The man had left a message on her answer phone He seemed both angry and hesitant, secretive and outraged. She had agreed that, since he could not possibly, under any circumstances, be in the town the following morning and attend her regular surgery, she would give him an hour that evening. After all, she quite liked the flat and the rent was not exploitative. His workmen came quickly to effect minor repairs. She only vaguely wondered whether, since he was a minor contractor on the Urban Regeneration Project, it was something to do with that Venice of the Midlands grandiosity.
Gnats rose in slow, smoky columns above the still water of the pool. A duck followed her desultorily for a few yards along the bank on the other side of the low iron railings that fenced the water. Then she mounted steps and turned into a pedestrianised street of narrow, tall houses whose upper storeys seemed to rest uncertainly on a video hire shop, restaurants, an electrical retailer and the wine bar.
Ray Banks waved to her from a window seat, climbing immediately to his feet, his stomach brushing the table, his florid tie almost draping itself into his glass of house white. He seemed eager and dubious as he took her hand.
"A glass of white would be fine," she murmured, seating herself.
There's only a trace of antifreeze in the bouquet." Her smile was not returned. Banks seemed inordinately mortified, as if he had committed some serious social gaffe.
"Cheers," she offered when he returned with the glass.
"Cheers," he replied gloomily. There was the self-consciousness of a man seeking her good offices, even influence, about him.
Marian lit a cigarette and considerately waved the smoke away from Banks.
Empty laughter from the street outside and the bark of a dog.
"Your phone call sounded urgent," she prompted.
"Sorry I couldn't make it tomorrow didn't want to put you out…
Marian." He always approached the familiarity of her name as he might have done an explosive device. His hobby was war-gaming; her father's military career rendered him deferential towards her together with his lack of assurance when in the company of successful women. His wife and two teenage daughters seemed to Marian to have remained, mentally, in the back-to-back where the Bankses' married life had begun, when Ray had been a jobbing building with one workman, a decrepit truck and an overdraft. 'I — er…"

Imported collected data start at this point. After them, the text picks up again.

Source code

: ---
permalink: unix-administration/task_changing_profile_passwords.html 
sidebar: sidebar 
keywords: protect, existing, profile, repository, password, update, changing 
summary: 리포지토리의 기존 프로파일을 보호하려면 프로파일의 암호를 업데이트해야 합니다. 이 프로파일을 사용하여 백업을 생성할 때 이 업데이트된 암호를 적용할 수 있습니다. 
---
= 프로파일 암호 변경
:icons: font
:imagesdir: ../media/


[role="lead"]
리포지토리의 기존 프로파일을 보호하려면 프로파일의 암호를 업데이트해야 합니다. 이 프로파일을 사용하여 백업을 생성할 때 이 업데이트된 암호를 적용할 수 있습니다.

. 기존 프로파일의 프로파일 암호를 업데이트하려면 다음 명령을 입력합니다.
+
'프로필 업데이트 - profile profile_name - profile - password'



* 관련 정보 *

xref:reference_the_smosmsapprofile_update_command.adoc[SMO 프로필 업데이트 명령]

"Yes?" She tried to sound casually interested. Now, Ray had a dozen vans and small trucks, a building supply business, a successful industrial contracting company.

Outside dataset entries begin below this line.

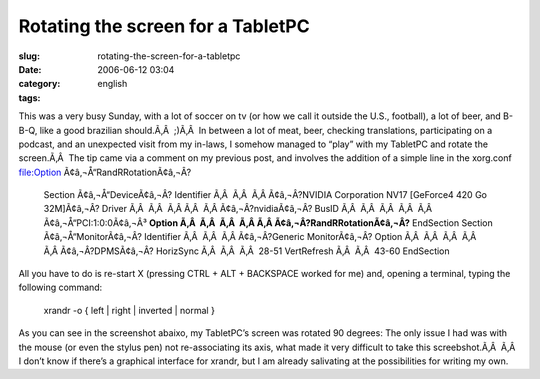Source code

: Rotating the screen for a TabletPC
##################################
:slug: rotating-the-screen-for-a-tabletpc
:date: 2006-06-12 03:04
:category:
:tags: english

This was a very busy Sunday, with a lot of soccer on tv (or how we call
it outside the U.S., football), a lot of beer, and B-B-Q, like a good
brazilian should.Ã‚Â  ;)Ã‚Â  In between a lot of meat, beer, checking
translations, participating on a podcast, and an unexpected visit from
my in-laws, I somehow managed to “play” with my TabletPC and rotate the
screen.Ã‚Â  The tip came via a comment on my previous post, and involves
the addition of a simple line in the xorg.conf file:Option
Ã¢â‚¬Å“RandRRotationÃ¢â‚¬Â?

    Section Ã¢â‚¬Å“DeviceÃ¢â‚¬Â? Identifier Ã‚Â  Ã‚Â  Ã‚Â Ã¢â‚¬Â?NVIDIA
    Corporation NV17 [GeForce4 420 Go 32M]Ã¢â‚¬Â? Driver Ã‚Â  Ã‚Â  Ã‚Â 
    Ã‚Â  Ã‚Â Ã¢â‚¬Â?nvidiaÃ¢â‚¬Â? BusID Ã‚Â  Ã‚Â  Ã‚Â  Ã‚Â  Ã‚Â 
    Ã¢â‚¬Å“PCI:1:0:0Ã¢â‚¬Â³ **Option Ã‚Â  Ã‚Â  Ã‚Â  Ã‚Â 
    Ã‚Â Ã¢â‚¬Â?RandRRotationÃ¢â‚¬Â?** EndSection Section
    Ã¢â‚¬Å“MonitorÃ¢â‚¬Â? Identifier Ã‚Â  Ã‚Â  Ã‚Â Ã¢â‚¬Â?Generic
    MonitorÃ¢â‚¬Â? Option Ã‚Â  Ã‚Â  Ã‚Â  Ã‚Â  Ã‚Â Ã¢â‚¬Â?DPMSÃ¢â‚¬Â?
    HorizSync Ã‚Â  Ã‚Â  Ã‚Â  28-51 VertRefresh Ã‚Â  Ã‚Â  43-60
    EndSection

All you have to do is re-start X (pressing CTRL + ALT + BACKSPACE worked
for me) and, opening a terminal, typing the following command:

    xrandr -o { left \| right \| inverted \| normal }

As you can see in the screenshot abaixo, my TabletPC’s screen was
rotated 90 degrees: |image0| The only issue I had was with the mouse (or
even the stylus pen) not re-associating its axis, what made it very
difficult to take this screebshot.Ã‚Â  |;)| Ã‚Â  I don’t know if there’s
a graphical interface for xrandr, but I am already salivating at the
possibilities for writing my own.

.. |image0| image:: http://static.flickr.com/55/165396895_6e1712b9a7.jpg
   :target: http://static.flickr.com/55/165396895_6e1712b9a7_o.png
.. |;)| image:: http://blog.ogmaciel.com/wp-includes/images/smilies/icon_wink.gif
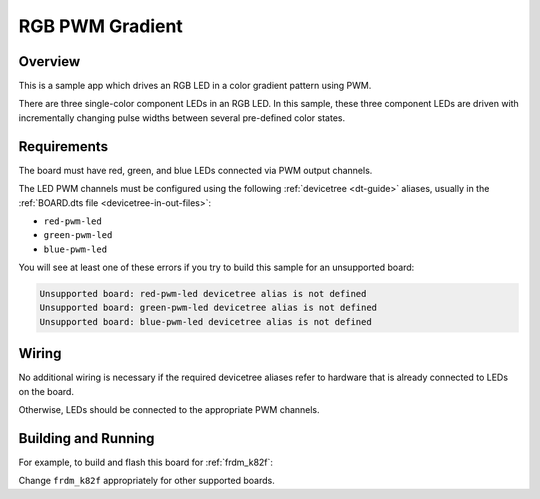 .. zephyr:code-sample:: rgb-gradient

RGB PWM Gradient
################

Overview
********

This is a sample app which drives an RGB LED in a color gradient pattern using PWM.

There are three single-color component LEDs in an RGB LED. In this sample, these
three component LEDs are driven with incrementally changing pulse widths between
several pre-defined color states.

Requirements
************

The board must have red, green, and blue LEDs connected via PWM output channels.

The LED PWM channels must be configured using the following :ref:`devicetree
<dt-guide>` aliases, usually in the :ref:`BOARD.dts file
<devicetree-in-out-files>`:

- ``red-pwm-led``
- ``green-pwm-led``
- ``blue-pwm-led``

You will see at least one of these errors if you try to build this sample for
an unsupported board:

.. code-block:: none

   Unsupported board: red-pwm-led devicetree alias is not defined
   Unsupported board: green-pwm-led devicetree alias is not defined
   Unsupported board: blue-pwm-led devicetree alias is not defined

Wiring
******

No additional wiring is necessary if the required devicetree aliases refer to
hardware that is already connected to LEDs on the board.

Otherwise, LEDs should be connected to the appropriate PWM channels.

Building and Running
********************

For example, to build and flash this board for :ref:`frdm_k82f`:

.. zephyr-app-commands::
   :zephyr-app: samples/basic/rgb_led
   :board: frdm_k82f
   :goals: build flash
   :compact:

Change ``frdm_k82f`` appropriately for other supported boards.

"Is there anything I can do to help?" She was reluctant to make the offer, but intrigued by his hesitancy.
"Dunno I, well… I'm in trouble. The company, that is. I just don't know what's going on…"
Marian was careful to exclude all expression from her features. A youth stared at her through the window, then, probably assessing her age beneath her good looks, passed on with a shrug. The conversation of the wine bar revolved around money, football, barbecues, sun beds step aerobics and sex. Ray Banks wanted her intercession in some matter; a favour.